Radial, Axial, and Mixed Flow for Newbies

Radial, Axial, and Mixed Flow for Newbies

After plowing through a few small texts and online trainings, I've started in on Igor Karassik's Pump Handbook. I've heard it referred to as the bible of pumps and it's a fitting description! I couldn't even turn three pages before getting stumped. It turns out that dynamic centrifugal pumps are a bucket category for a variety of flow options. First of all, radial and axial are words I had heard, but had never really brought into practical use. That was a problem! And anyone who knows me well enough knows how the approach I took to solving it: Merriam-Webster Online. It has been my most frequently visited site for decades.

Where I got stumped was in visualizing this. Both radial and axial refer to force taking place outside of a circumference. If they're both that, then what? Pump shafts are the circumference in this case, and the water flowing adjacent to them represent the force. It also matters that the direction of flow directly impacts the head-capacity curve and best efficiency point. And when we're trying to understand that, head is a measurement of how far the pump can pump water from its suction end. There is more that factors in, involving suction lift, specific gravity, and net positive suction head, but those are topics for another post. Head is measured in feet rather than pressure pounds per square inch, though one can convert to the other. It seems useful to measure it as feet of head from a visualizing standpoint. Capacity is maximum volume flow rate through a pump in gallons per minute in our measurement standard.

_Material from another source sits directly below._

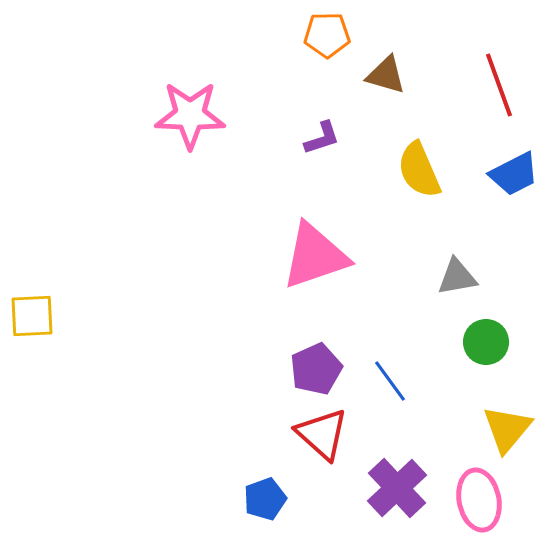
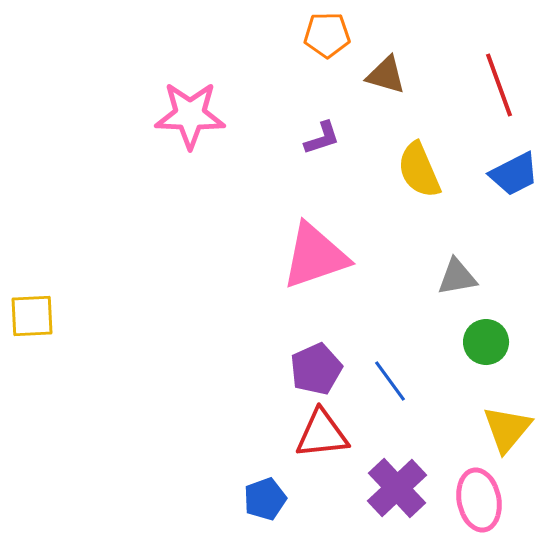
red triangle: rotated 48 degrees counterclockwise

In radial pumps, water flows at 90 degree right angles from the impeller. That means the water is flowing out to the casing radius, to each side. Higher centrifugal forces are providing higher head and proportionally lower flow. In axial pumps, water flows parallel to the shaft in a perpendicular vertical flow, resulting in lower head with higher flow. Think of it as the water flowing upward in a straight line adjacent to the impeller, where the axial impeller acts as a propeller. What makes that happen is the angle of the impeller vanes. Mixed pumps are somewhere in between, 45-80 degree flow. The head-capacity curve for mixed pumps rises in uniform toward shut off head. Shut off head is what it sounds like, and it's the reason head-capacity curves are useful in striving for best efficiency, selecting and sizing pumps appropriately to avoid premature pump failure.

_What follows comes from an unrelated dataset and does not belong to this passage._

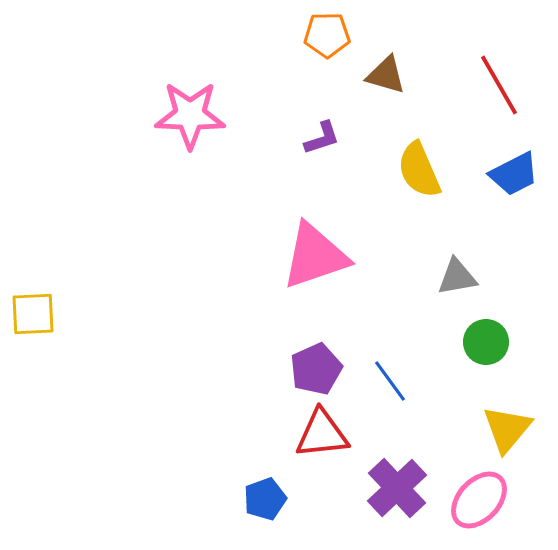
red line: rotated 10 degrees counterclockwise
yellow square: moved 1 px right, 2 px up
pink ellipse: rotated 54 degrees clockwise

Are axial pumps actually centrifugal pumps, then? There a different opinions on this. For the most part, the consensus is to categorize them as a subset of centrifugal pumps. Yes, the flow is vertical rather than radial, but all else aligns in terms of being rotodynamic, which is just another way of saying this classification of pumps is designed for continuous flow rather than at interval displacement.

It is all well and good that directional flows have been defined within centrifugal pumps. This isn't even close to capturing the full spectrum just within the centrifugal category. It's a good running start in that direction. And applications for each type are useful to know. It's a topic for another post. If this information seems like a lot to digest, it was for me, too. If this also helps anyone else, that's awesome and all the better.